◆ Extracted records ◆
*** Block opens ***
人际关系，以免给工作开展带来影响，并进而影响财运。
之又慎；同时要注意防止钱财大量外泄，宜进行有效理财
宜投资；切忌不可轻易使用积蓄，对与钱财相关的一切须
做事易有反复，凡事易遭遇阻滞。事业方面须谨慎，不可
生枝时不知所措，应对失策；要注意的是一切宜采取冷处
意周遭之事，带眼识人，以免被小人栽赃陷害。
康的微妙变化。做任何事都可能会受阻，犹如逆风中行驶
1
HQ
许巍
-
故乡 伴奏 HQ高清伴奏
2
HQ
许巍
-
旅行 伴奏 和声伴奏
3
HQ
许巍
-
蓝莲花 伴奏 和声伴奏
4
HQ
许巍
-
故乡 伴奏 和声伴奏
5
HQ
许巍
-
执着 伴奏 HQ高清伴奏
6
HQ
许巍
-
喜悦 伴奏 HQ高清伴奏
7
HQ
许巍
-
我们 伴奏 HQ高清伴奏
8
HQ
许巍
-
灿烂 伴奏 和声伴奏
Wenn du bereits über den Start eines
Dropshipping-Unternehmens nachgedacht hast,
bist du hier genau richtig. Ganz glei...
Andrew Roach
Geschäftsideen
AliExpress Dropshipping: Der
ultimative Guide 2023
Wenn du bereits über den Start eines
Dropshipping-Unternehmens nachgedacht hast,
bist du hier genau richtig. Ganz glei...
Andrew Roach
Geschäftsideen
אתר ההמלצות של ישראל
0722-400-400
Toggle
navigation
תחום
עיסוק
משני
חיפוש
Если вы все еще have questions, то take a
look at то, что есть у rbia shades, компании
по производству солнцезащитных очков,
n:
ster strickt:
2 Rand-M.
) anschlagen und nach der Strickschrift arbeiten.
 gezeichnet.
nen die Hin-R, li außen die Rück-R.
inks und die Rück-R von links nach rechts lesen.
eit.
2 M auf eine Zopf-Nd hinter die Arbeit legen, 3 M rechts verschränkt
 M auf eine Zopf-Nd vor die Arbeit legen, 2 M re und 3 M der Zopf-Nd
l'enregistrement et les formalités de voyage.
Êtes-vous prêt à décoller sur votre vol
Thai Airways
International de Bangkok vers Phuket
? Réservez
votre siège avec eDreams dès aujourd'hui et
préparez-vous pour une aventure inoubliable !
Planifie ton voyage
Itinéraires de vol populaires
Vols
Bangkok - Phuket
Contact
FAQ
*** Block closes ***
◆ Task objective ◆
Please transcribe the listing in full. Keep each line exact.

◆ Output of the task ◆
人际关系，以免给工作开展带来影响，并进而影响财运。
之又慎；同时要注意防止钱财大量外泄，宜进行有效理财
宜投资；切忌不可轻易使用积蓄，对与钱财相关的一切须
做事易有反复，凡事易遭遇阻滞。事业方面须谨慎，不可
生枝时不知所措，应对失策；要注意的是一切宜采取冷处
意周遭之事，带眼识人，以免被小人栽赃陷害。
康的微妙变化。做任何事都可能会受阻，犹如逆风中行驶
1
HQ
许巍
-
故乡 伴奏 HQ高清伴奏
2
HQ
许巍
-
旅行 伴奏 和声伴奏
3
HQ
许巍
-
蓝莲花 伴奏 和声伴奏
4
HQ
许巍
-
故乡 伴奏 和声伴奏
5
HQ
许巍
-
执着 伴奏 HQ高清伴奏
6
HQ
许巍
-
喜悦 伴奏 HQ高清伴奏
7
HQ
许巍
-
我们 伴奏 HQ高清伴奏
8
HQ
许巍
-
灿烂 伴奏 和声伴奏
Wenn du bereits über den Start eines
Dropshipping-Unternehmens nachgedacht hast,
bist du hier genau richtig. Ganz glei...
Andrew Roach
Geschäftsideen
AliExpress Dropshipping: Der
ultimative Guide 2023
Wenn du bereits über den Start eines
Dropshipping-Unternehmens nachgedacht hast,
bist du hier genau richtig. Ganz glei...
Andrew Roach
Geschäftsideen
אתר ההמלצות של ישראל
0722-400-400
Toggle
navigation
תחום
עיסוק
משני
חיפוש
Если вы все еще have questions, то take a
look at то, что есть у rbia shades, компании
по производству солнцезащитных очков,
n:
ster strickt:
2 Rand-M.
) anschlagen und nach der Strickschrift arbeiten.
 gezeichnet.
nen die Hin-R, li außen die Rück-R.
inks und die Rück-R von links nach rechts lesen.
eit.
2 M auf eine Zopf-Nd hinter die Arbeit legen, 3 M rechts verschränkt
 M auf eine Zopf-Nd vor die Arbeit legen, 2 M re und 3 M der Zopf-Nd
l'enregistrement et les formalités de voyage.
Êtes-vous prêt à décoller sur votre vol
Thai Airways
International de Bangkok vers Phuket
? Réservez
votre siège avec eDreams dès aujourd'hui et
préparez-vous pour une aventure inoubliable !
Planifie ton voyage
Itinéraires de vol populaires
Vols
Bangkok - Phuket
Contact
FAQ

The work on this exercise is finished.